◆ **Excerpt provided**:

# # # # #

# 5 Frame Medium Trap



## Arlo

Just put out a few traps last weekend still early here, my question is they are 5-Frame Mediums with drawn comb and using Swarm Commander as lure what are the odds that they will use this size box?

Thanks


----------



## Rader Sidetrack

I don't know how to calculate what the 'odds' are that your trap will be a sucess. But be aware that a 5 frame medium box is about 16 liters in volume. That is considerably smaller than the 40 liters that Tom Seeley recommends as an optimum trap size. 

You can read Seeley's study here: https://ecommons.cornell.edu/bitstream/handle/1813/2653/Bait Hives for Honey Bees.pdf


----------



## Steve in PA

I put out several traps that were 5 frame deep nuc boxes last year. A few of them had scouts crawling all over them for a few days then...nothing. After consulting with several members here the general thought was they were too small.

You may have luck but I would guess odds are against your small box.


----------



## JWChesnut

Too small. You will have good luck with a double stack 5 frame box. I only put frames in the top box and leave the bottom box wide open. You can connect the two boxes with a batten board screwed diagonally on the long side.


----------



## D Coates

Arlo said:


> Just put out a few traps last weekend still early here, my question is they are 5-Frame Mediums with drawn comb and using Swarm Commander as lure what are the odds that they will use this size box?
> 
> Thanks


Arlo, I'm spitting distance from you and from experience 5 frame mediums are too small. I was using 5 frame deeps and had very little success. From what I've read 7-8 frame deeps are the optimal size. I'm trying "retired" 10 frame deeps with a couple draw wonky frames mixed with undrawn frames this year. Get your traps out ASAP no matter what. I was in 15 of my hives yesterday and more than a few were in the various stages of swarming. One them even had capped queen cells. I'll split that hive today over lunch.


----------



## squarepeg

D Coates said:


> I was using 5 frame deeps and had very little success.


my experience as well last year. this year i went to 5 over 5 deep and have already caught one.

i set it up with one frame of empty comb in the top box, flanked with foundationless frames, with plastic foundation frames on the outsides. i left the bottom box empty.

the lure was lemongrass oil and my own queen juice.


----------



## Michael Bush

They are kind of small. They may work, but as OD Frank says, you can catch a small swarm in a big trap but you can't catch a big swarm in a small trap... I have better luck with five frame deeps with medium frames in them, or better yet, ten frame deeps with medium frames in them. If I were making them for the job, I'd probably buy one by twelves and make them five or six frames wide and put medium frames in them (I run medium frames in my hives, obviously). That way they hang in the tree nicer than the ten frame wide ones...

# # # # #

◆ **Tasks to complete**:
1 – From the swarm trap thread, output the passage starting at "## squarepeg" and ending at "already caught one.".
2 – Answer these about the swarm trap thread:
(a) What volume does Rader Sidetrack give for a 5 frame medium box?
(b) What did squarepeg use as the lure?
(c) In JWChesnut's double stack 5 frame setup, which box gets the frames?

# # # # #

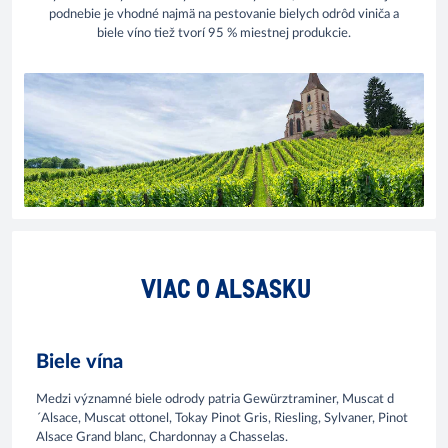
podnebie je vhodné najmä na pestovanie bielych odrôd viniča a
biele víno tiež tvorí 95 % miestnej produkcie.
VIAC O ALSASKU
Biele vína
Medzi významné biele odrody patria Gewürztraminer, Muscat d
´Alsace, Muscat ottonel, Tokay Pinot Gris, Riesling, Sylvaner, Pinot
Alsace Grand blanc, Chardonnay a Chasselas.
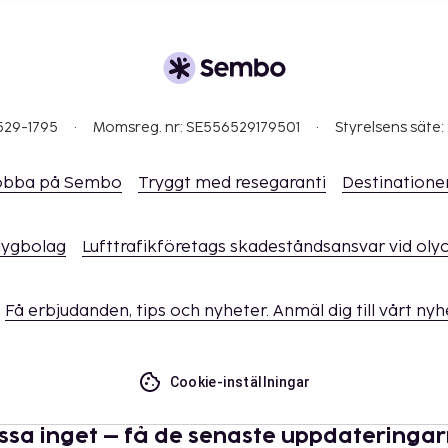
529-1795
Momsreg. nr: SE556529179501
Styrelsens säte:
obba på Sembo
Tryggt med resegaranti
Destinatione
flygbolag
Lufttrafikföretags skadeståndsansvar vid oly
Få erbjudanden, tips och nyheter. Anmäl dig till vårt ny
Cookie-inställningar
ssa inget – få de senaste uppdateringa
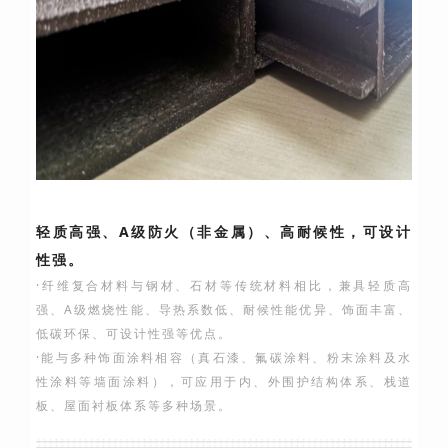
轻质高强、A级防火（非金属）、高耐候性，可设计
性强。
·纤维复合材料与钢材、石材等传统材料相比，兼具轻质高
强、A级燃烧性能、导热系数低、耐候性能优异、饰面丰富、
低碳环保、可设计性强等优点。
·能与多种饰面涂料相容（真石漆、氟碳涂料、粉末涂料及水
性涂料等墙面涂料），可应用于内、外围护结构体系、栈道
板、屋面衬板体系等多种场景。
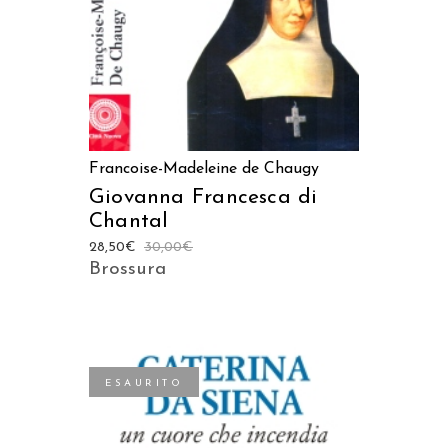
Francoise-Madeleine de Chaugy
Giovanna Francesca di
Chantal
28,50
€
30,00
€
Brossura
ESAURITO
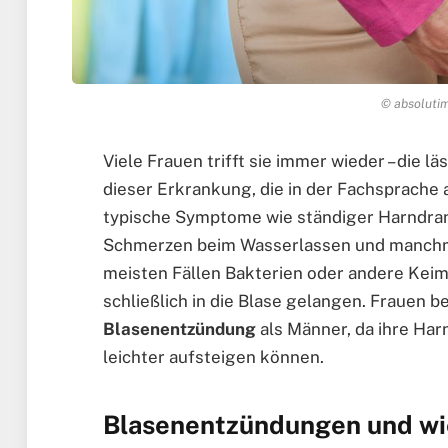
© absolutim
Viele Frauen trifft sie immer wieder – die
dieser Erkrankung, die in der Fachsprache a
typische Symptome wie ständiger Harndra
Schmerzen beim Wasserlassen und manchmal
meisten Fällen Bakterien oder andere Keim
schließlich in die Blase gelangen. Frauen 
Blasenentzündung
als Männer, da ihre Har
leichter aufsteigen können.
Blasenentzündungen und wi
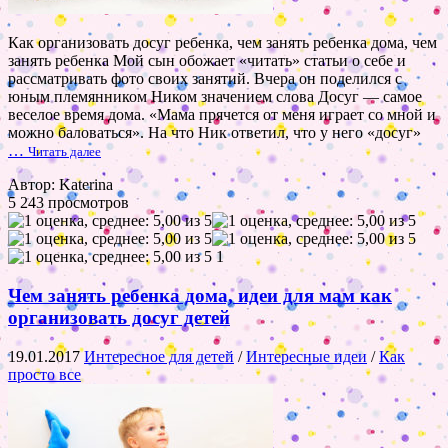
Как организовать досуг ребенка, чем занять ребенка дома, чем
занять ребенка Мой сын обожает «читать» статьи о себе и
рассматривать фото своих занятий. Вчера он поделился с
юным племянником Ником значением слова Досуг — самое
веселое время дома. «Мама прячется от меня играет со мной и
можно баловаться». На что Ник ответил, что у него «досуг»
…
Читать далее
Автор: Katerina
5 243 просмотров
1
Чем занять ребенка дома, идеи для мам как
организовать досуг детей
19.01.2017
Интересное для детей
/
Интересные идеи
/
Как
просто все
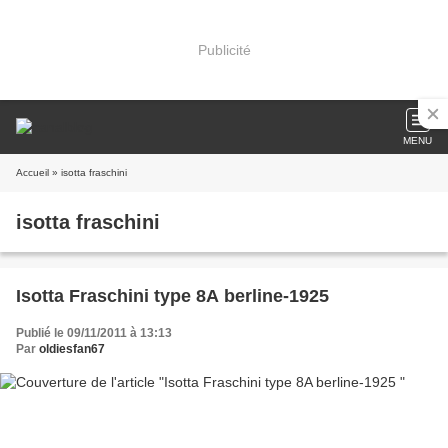
Publicité
MENU
Accueil
» isotta fraschini
isotta fraschini
Isotta Fraschini type 8A berline-1925
Publié le 09/11/2011 à 13:13
Par
oldiesfan67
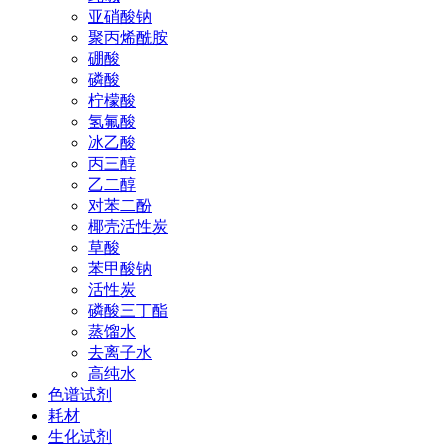
亚硝酸钠
聚丙烯酰胺
硼酸
磷酸
柠檬酸
氢氟酸
冰乙酸
丙三醇
乙二醇
对苯二酚
椰壳活性炭
草酸
苯甲酸钠
活性炭
磷酸三丁酯
蒸馏水
去离子水
高纯水
色谱试剂
耗材
生化试剂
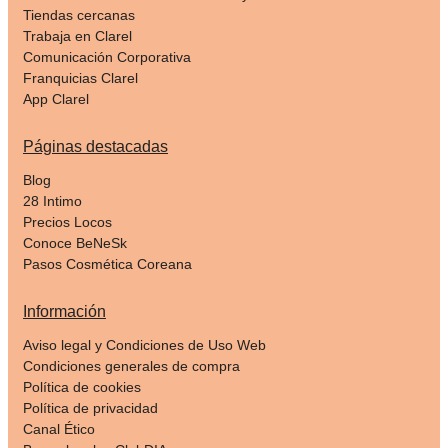
Tiendas cercanas
Trabaja en Clarel
Comunicación Corporativa
Franquicias Clarel
App Clarel
Páginas destacadas
Blog
28 Intimo
Precios Locos
Conoce BeNeSk
Pasos Cosmética Coreana
Información
Aviso legal y Condiciones de Uso Web
Condiciones generales de compra
Política de cookies
Política de privacidad
Canal Ético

# # # # #

◆ **Problem solutions**:
1 –
## squarepeg

D Coates said:


> I was using 5 frame deeps and had very little success.


my experience as well last year. this year i went to 5 over 5 deep and have already caught one.

2 –
(a) About 16 liters.
(b) Lemongrass oil and squarepeg's own queen juice.
(c) The top box; the bottom box is left wide open.